He appears to be cremello, just a guess though since I'm not very well informed about this stuff


----------



## CLaPorte432 (Jan 3, 2012)

I'm thinking he is smokey cream. But the only way to know for sure is to test him.
_Posted via Mobile Device_


----------



## Red Gate Farm (Aug 28, 2011)

What are the sire's and dam's parent's colouring? That would give you a closer guess.

The only way to tell for sure is testing, as CLaPorte432 suggested.


----------



## Barrelracingllamalover (May 16, 2013)

He looks perlino, but it's hard to tell. Def a double dilute of some sort. But unless you plan to breed him I don guess it matters.


----------



## NdAppy (Apr 8, 2009)

Red Gate Farm said:


> What are the sire's and dam's parent's colouring? That would give you a closer guess.
> 
> The only way to tell for sure is testing, as CLaPorte432 suggested.


OP stated sire is a buckskin and dam is similar in appearance to the colt...


I'm in the perlino or smokey cream camp.


----------



## Barrelracingllamalover (May 16, 2013)

NdAppy said:


> OP stated sire is a buckskin and dam is similar in appearance to the colt...
> 
> 
> I'm in the perlino or smokey cream camp.


I think they were saying the sires sire and dam, and The dams sire and dam. Not the sire and dam themselves.


----------



## NdAppy (Apr 8, 2009)

Theophania said:


> *Parents: Sire - Buckskin. Dam - Similar Color as the colt. *





Barrelracingllamalover said:


> I think they were saying the sires sire and dam, and The dams sire and dam. Not the sire and dam themselves.

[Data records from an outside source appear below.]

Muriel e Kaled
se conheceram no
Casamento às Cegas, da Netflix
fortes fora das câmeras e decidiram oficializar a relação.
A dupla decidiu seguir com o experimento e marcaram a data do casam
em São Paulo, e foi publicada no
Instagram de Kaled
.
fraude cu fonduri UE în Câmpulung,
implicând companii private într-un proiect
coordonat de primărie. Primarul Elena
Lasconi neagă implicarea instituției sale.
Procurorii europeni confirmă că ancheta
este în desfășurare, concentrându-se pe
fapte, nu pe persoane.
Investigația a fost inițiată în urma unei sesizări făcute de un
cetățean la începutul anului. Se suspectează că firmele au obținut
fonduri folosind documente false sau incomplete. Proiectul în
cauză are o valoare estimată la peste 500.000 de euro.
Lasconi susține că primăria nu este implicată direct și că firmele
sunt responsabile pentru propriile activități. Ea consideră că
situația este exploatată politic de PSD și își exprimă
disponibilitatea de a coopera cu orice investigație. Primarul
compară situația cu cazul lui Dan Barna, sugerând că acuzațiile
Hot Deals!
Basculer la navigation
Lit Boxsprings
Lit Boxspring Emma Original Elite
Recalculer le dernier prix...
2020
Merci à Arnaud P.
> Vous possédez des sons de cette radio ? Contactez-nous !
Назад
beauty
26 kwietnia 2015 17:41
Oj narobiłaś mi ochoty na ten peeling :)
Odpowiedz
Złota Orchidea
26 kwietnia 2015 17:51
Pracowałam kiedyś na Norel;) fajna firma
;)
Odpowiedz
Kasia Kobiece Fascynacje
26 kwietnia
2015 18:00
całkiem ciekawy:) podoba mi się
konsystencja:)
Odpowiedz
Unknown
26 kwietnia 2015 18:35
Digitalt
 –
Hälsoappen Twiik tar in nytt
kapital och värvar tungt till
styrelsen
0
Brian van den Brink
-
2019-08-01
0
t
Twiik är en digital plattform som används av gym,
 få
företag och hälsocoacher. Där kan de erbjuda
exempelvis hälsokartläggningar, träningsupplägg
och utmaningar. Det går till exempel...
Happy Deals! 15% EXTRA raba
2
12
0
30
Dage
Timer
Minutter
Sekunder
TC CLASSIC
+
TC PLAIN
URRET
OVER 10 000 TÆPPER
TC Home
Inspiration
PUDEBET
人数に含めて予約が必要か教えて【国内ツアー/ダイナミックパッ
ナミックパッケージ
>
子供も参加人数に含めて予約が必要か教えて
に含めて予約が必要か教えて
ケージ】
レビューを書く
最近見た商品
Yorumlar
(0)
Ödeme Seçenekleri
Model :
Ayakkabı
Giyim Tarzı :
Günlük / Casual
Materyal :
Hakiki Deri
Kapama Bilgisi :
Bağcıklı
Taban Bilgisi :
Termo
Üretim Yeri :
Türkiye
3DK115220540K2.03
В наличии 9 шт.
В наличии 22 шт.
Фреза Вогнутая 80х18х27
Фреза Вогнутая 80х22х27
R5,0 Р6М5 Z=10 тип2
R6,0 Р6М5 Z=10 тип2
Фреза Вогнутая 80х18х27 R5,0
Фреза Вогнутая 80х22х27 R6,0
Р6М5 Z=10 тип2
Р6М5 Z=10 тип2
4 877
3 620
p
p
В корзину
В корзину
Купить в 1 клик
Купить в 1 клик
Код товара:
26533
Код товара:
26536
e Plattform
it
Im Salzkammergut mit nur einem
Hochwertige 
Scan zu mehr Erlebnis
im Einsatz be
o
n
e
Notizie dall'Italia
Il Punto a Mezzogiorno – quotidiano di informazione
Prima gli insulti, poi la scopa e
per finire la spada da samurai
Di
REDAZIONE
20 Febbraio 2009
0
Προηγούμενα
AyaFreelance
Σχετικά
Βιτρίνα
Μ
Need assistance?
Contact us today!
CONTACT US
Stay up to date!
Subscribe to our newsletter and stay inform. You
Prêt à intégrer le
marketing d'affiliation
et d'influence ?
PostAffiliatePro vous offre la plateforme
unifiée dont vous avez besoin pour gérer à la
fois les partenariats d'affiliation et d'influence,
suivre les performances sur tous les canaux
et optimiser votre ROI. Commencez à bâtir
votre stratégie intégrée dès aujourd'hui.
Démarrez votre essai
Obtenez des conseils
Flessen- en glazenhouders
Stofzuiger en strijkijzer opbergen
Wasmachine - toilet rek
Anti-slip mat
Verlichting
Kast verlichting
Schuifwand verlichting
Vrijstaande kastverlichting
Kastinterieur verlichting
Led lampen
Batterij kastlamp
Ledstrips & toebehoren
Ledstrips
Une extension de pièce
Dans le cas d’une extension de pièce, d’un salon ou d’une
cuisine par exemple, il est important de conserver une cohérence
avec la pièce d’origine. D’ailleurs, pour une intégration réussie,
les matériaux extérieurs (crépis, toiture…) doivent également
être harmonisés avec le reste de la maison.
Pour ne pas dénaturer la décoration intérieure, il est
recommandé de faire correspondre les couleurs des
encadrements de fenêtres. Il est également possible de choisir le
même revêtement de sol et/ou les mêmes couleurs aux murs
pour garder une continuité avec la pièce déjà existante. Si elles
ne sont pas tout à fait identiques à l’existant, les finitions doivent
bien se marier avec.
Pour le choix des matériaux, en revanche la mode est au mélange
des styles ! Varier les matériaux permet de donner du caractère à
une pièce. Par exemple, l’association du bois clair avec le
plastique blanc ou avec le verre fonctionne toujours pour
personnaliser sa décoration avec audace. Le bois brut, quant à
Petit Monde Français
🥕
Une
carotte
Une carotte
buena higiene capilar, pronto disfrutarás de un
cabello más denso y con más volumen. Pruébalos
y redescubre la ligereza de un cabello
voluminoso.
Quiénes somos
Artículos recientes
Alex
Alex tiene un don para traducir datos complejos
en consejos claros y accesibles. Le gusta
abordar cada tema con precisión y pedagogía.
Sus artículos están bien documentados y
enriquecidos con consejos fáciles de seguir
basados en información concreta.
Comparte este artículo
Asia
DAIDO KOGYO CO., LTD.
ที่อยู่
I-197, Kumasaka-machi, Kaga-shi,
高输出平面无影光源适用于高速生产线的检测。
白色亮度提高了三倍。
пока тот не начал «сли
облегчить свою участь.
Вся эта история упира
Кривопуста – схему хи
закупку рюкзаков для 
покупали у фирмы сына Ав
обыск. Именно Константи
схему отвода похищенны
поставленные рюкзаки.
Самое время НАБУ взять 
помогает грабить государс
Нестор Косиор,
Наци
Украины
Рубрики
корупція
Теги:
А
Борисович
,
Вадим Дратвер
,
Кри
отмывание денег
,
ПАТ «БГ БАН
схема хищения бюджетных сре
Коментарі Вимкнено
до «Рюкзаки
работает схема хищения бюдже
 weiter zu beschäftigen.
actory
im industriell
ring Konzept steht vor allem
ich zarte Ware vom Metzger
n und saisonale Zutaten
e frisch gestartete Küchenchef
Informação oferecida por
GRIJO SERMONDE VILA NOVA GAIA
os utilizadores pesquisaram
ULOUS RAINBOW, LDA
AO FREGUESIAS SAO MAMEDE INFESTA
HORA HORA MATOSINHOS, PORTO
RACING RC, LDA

Read the OP. I read it as parents of the colt in question. Not the grandsire(s) and granddam(s).


----------



## Poseidon (Oct 1, 2010)

I definitely read that as the foal in question's parents are those colors.
_Posted via Mobile Device_


----------



## smrobs (Jul 30, 2008)

I think he's either a smoky cream or a cremello who has rolled in the dirt :wink:.


----------



## verona1016 (Jul 3, 2011)

smrobs said:


> I think he's either a smoky cream or a cremello who has rolled in the dirt :wink:.


My thought too 

I'm on my phone but I don't see a darker mane or tail to indicate perlino.


----------



## roo (Aug 18, 2013)

Smokey cream is my guess,but as other users have said to get a for sur answer youd have to test.


----------



## Peppy Barrel Racing (Aug 16, 2011)

I'm in the smokey cream or perlino camp too!
_Posted via Mobile Device_


----------



## HorseLovinLady (Jul 18, 2011)

My vote is cremello.


----------



## jimgreene (Sep 13, 2013)

Perlino - sound s good to me


----------